Economic activity in Italy expands at a moderate pace

Italy's GDP increased in the fourth quarter. Housing investment continued to grow, boosted by tax incentives for renovation, while household consumption slowed, reflecting concerns about the general state of the economy. According to our estimates, GDP continued to expand in the first quarter of this year, albeit at a slow pace.

The risks to economic activity caused by the conflict in the Middle East were incorporated into Banca d'Italia's projections published in April. In the baseline scenario, GDP is projected to grow by 0.5 per cent both this year and the next, and by 0.8 per cent in 2028. Uncertainty over these projections is exceptionally high. In an adverse scenario, prepared for illustrative purposes, protracted hostilities in the Middle East could dampen growth by about half a percentage point this year and by 1 point next year compared with the baseline scenario.

The current account surplus decreases

Export volumes declined and the current account surplus narrowed in the last quarter of 2025, mainly owing to the decline in the merchandise trade surplus. In January and February, exports went up, also benefiting from the boost to services generated by the Winter Olympics. The rise in imported energy prices will lead to a deterioration in Italy's energy balance.

Employment increases, but labour market participation decreases

Headcount employment increased and the unemployment rate declined further in the winter months. Labour market participation decreased, except for older workers. Wage growth in the non-farm private sector remained stable at low levels and higher than inflation.

Inflation remains moderate, but will increase in the short term

Inflation in Italy remained below the euro-area average in the first quarter of the year. The conflict in the Middle East led to a marked increase in fuel prices in the first weeks of March, but has not yet affected electricity and gas tariffs. The impact of higher energy prices on the consumer price index will become apparent in the coming months.
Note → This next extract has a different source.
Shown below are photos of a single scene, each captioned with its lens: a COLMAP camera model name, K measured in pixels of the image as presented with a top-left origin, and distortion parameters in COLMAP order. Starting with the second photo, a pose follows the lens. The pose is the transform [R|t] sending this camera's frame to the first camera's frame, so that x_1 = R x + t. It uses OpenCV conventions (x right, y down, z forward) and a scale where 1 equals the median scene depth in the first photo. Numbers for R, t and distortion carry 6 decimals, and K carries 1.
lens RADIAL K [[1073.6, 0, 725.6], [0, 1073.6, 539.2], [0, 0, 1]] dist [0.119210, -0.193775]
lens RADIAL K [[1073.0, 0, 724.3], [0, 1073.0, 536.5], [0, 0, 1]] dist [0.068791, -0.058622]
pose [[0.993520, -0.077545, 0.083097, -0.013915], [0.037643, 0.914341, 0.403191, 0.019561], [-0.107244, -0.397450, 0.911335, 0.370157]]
In the baseline scenario of our projections, consumer price inflation is expected to rise to 2.6 per cent in 2026, before returning to below 2 per cent in the following two years. In the adverse scenario, inflation is projected to rise to 4.5 per cent this year, to 3.3 per cent in 2027 and to 2.2 per cent in 2028.
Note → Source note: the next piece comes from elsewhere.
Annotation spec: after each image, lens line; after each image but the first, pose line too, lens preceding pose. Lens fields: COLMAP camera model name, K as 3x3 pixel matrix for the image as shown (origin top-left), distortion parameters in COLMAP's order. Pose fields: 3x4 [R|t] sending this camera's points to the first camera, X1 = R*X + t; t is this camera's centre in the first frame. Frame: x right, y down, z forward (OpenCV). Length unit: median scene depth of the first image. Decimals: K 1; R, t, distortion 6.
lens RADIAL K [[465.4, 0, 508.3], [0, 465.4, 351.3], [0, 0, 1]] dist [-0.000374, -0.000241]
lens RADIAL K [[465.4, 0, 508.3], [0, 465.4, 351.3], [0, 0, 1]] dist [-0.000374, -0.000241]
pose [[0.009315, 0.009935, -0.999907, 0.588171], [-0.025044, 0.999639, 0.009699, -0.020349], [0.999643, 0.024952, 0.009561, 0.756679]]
The rise in market rates following the start of the conflict could affect financing conditions

Lending rates for firms declined slightly between November and February, while those for mortgage loans edged up. Banks' credit standards remained stable and demand for loans increased. If the rise in market rates observed after the outbreak of the war were to persist, it could tighten financing conditions and curb demand for loans.
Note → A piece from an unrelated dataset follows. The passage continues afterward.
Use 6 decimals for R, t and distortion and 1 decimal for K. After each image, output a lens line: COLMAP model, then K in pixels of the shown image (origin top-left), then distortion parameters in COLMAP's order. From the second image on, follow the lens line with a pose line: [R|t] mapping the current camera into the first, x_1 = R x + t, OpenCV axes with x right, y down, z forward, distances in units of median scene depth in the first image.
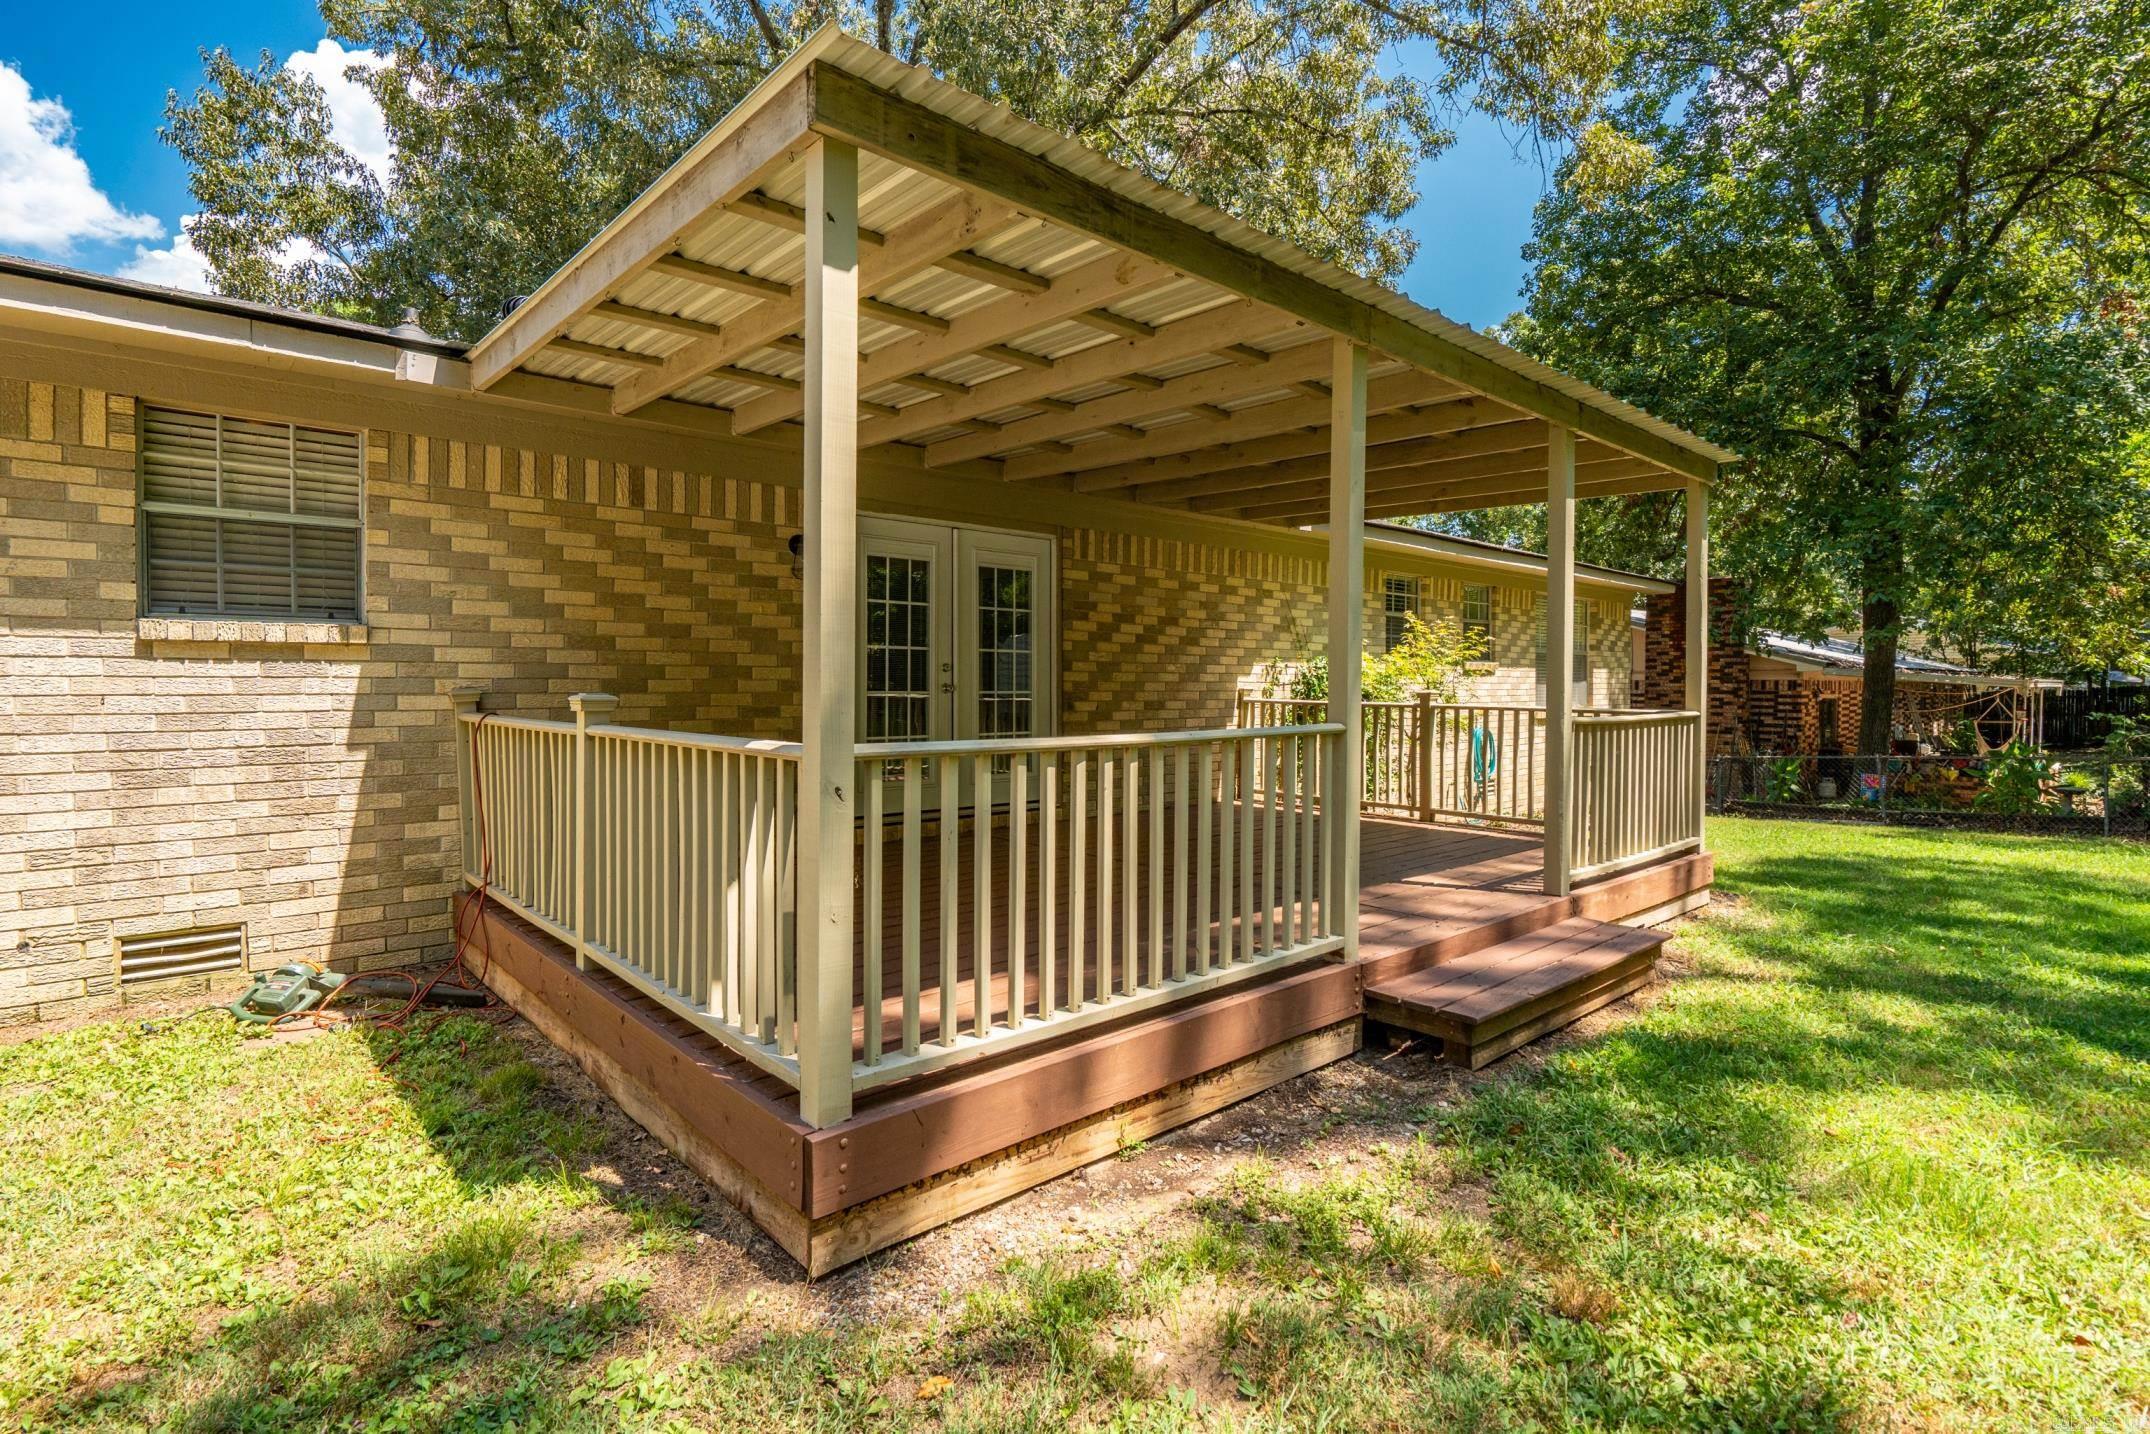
lens RADIAL K [[974.4, 0, 1066.6], [0, 974.4, 713.9], [0, 0, 1]] dist [-0.003356, 0.000021]
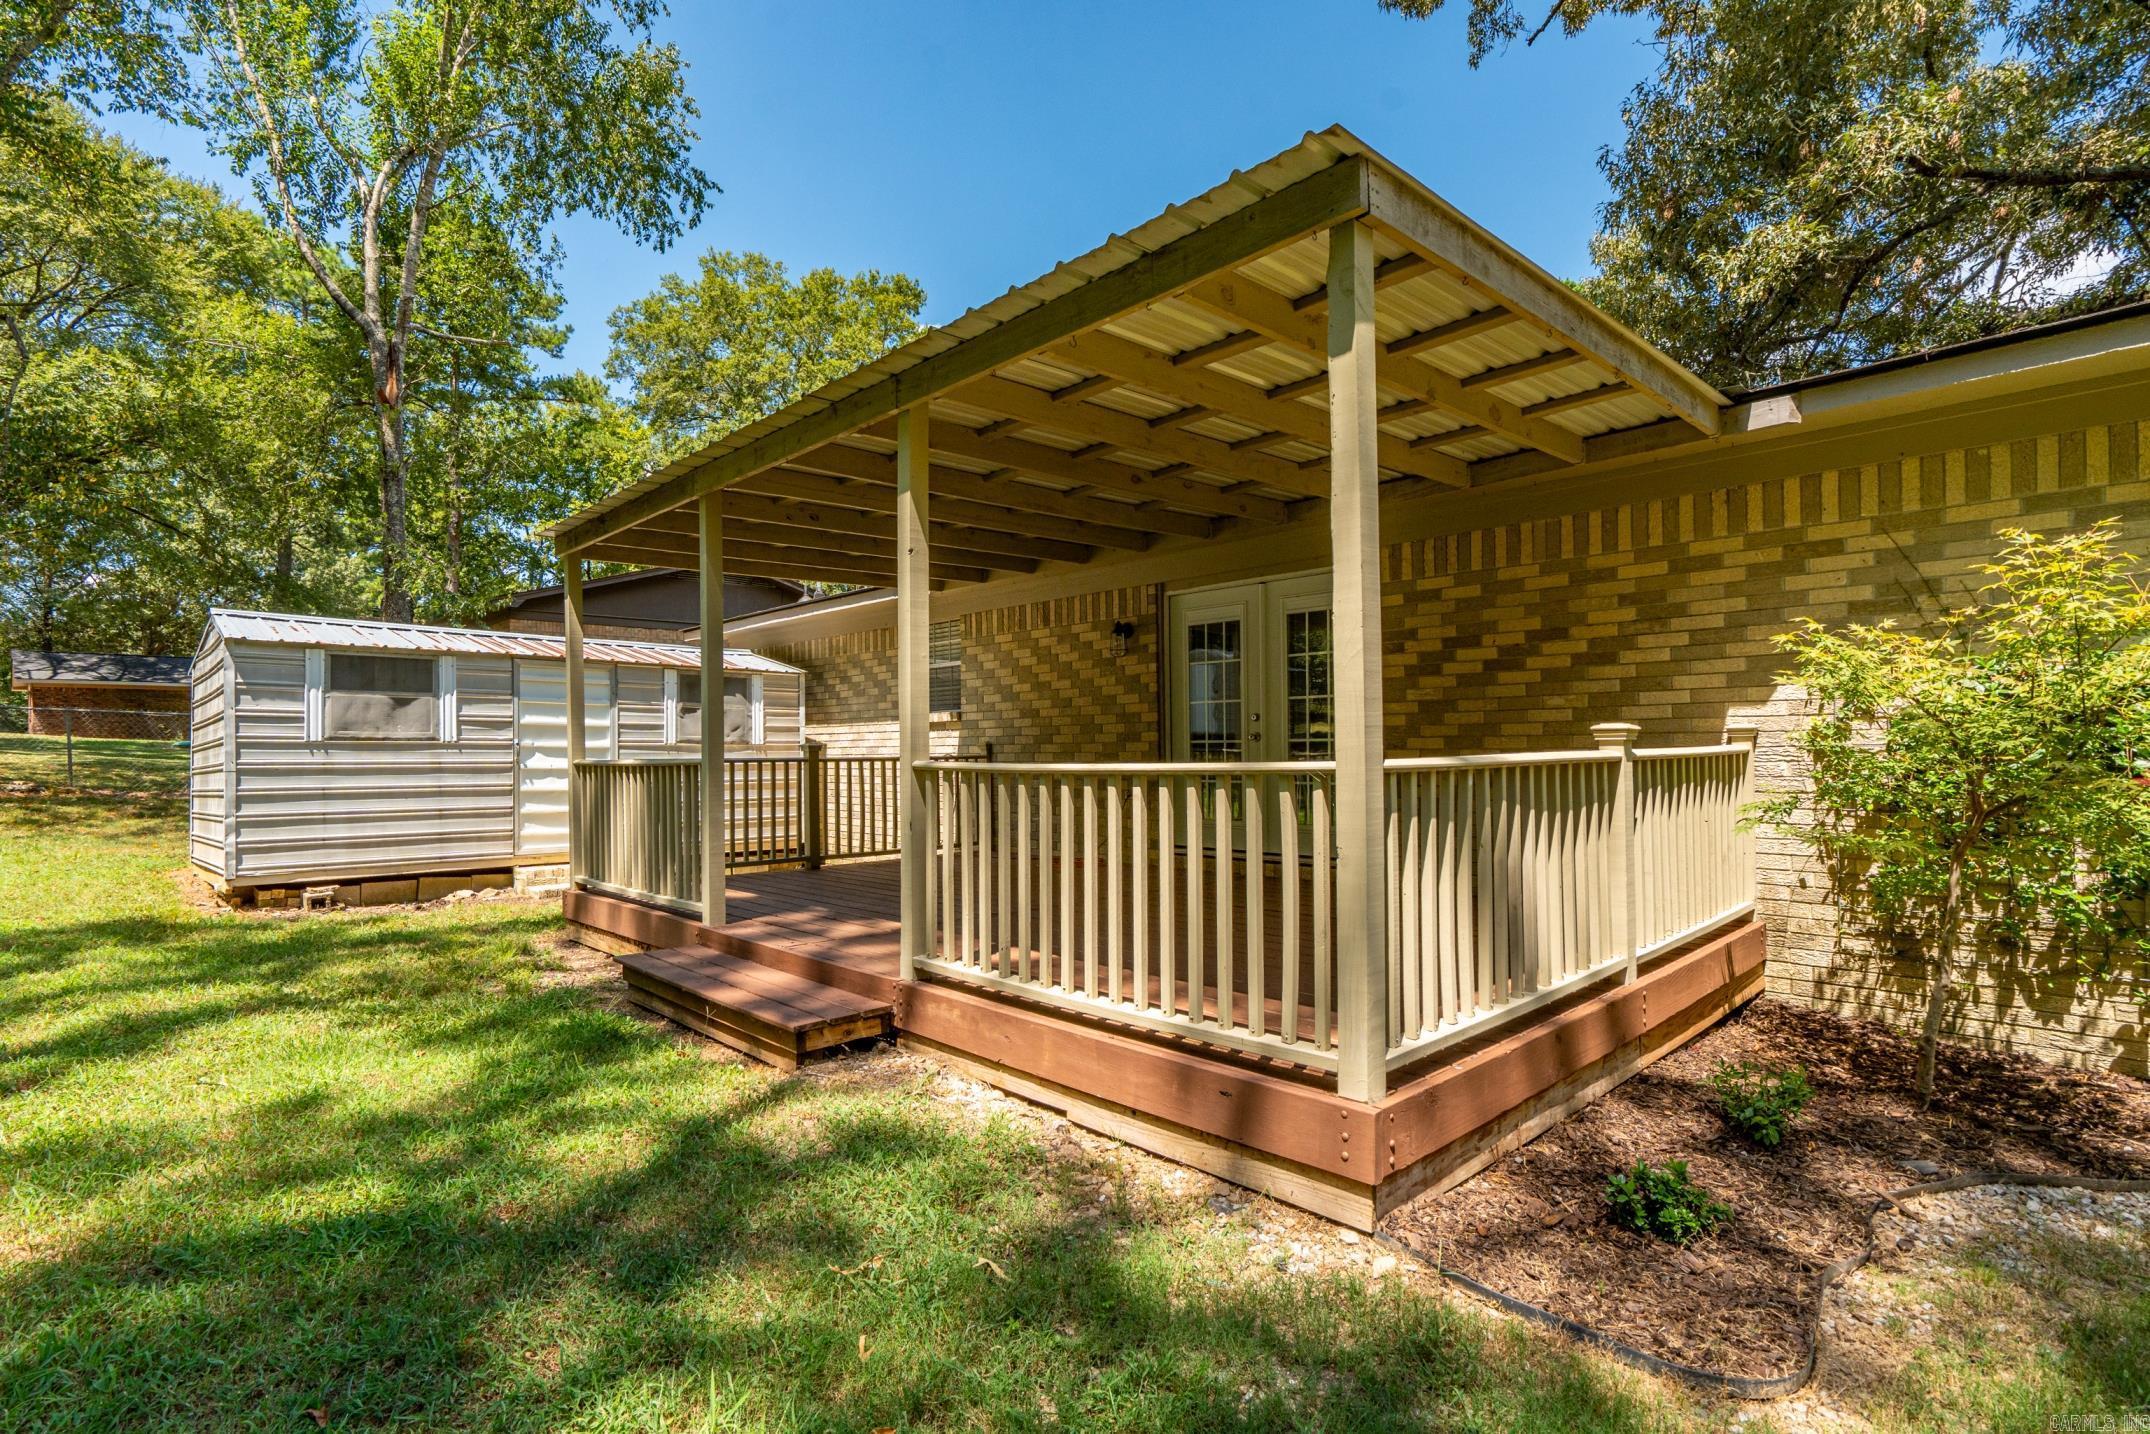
lens RADIAL K [[974.4, 0, 1066.6], [0, 974.4, 713.9], [0, 0, 1]] dist [-0.003356, 0.000021]
pose [[0.075849, -0.036737, -0.996442, 0.895789], [-0.016294, 0.999142, -0.038077, -0.007398], [0.996986, 0.019124, 0.075185, 0.701888]]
Net borrowing as a share of GDP falls, while the debt-to-GDP ratio rises

General government net borrowing as a share of GDP declined in 2025. The debt-to-GDP ratio increased, partly owing to the delayed effects of tax credits for building renovations and to the sizeable increase in the Treasury's liquid balance. The Government introduced some temporary measures in March and April in response to the rise in energy prices.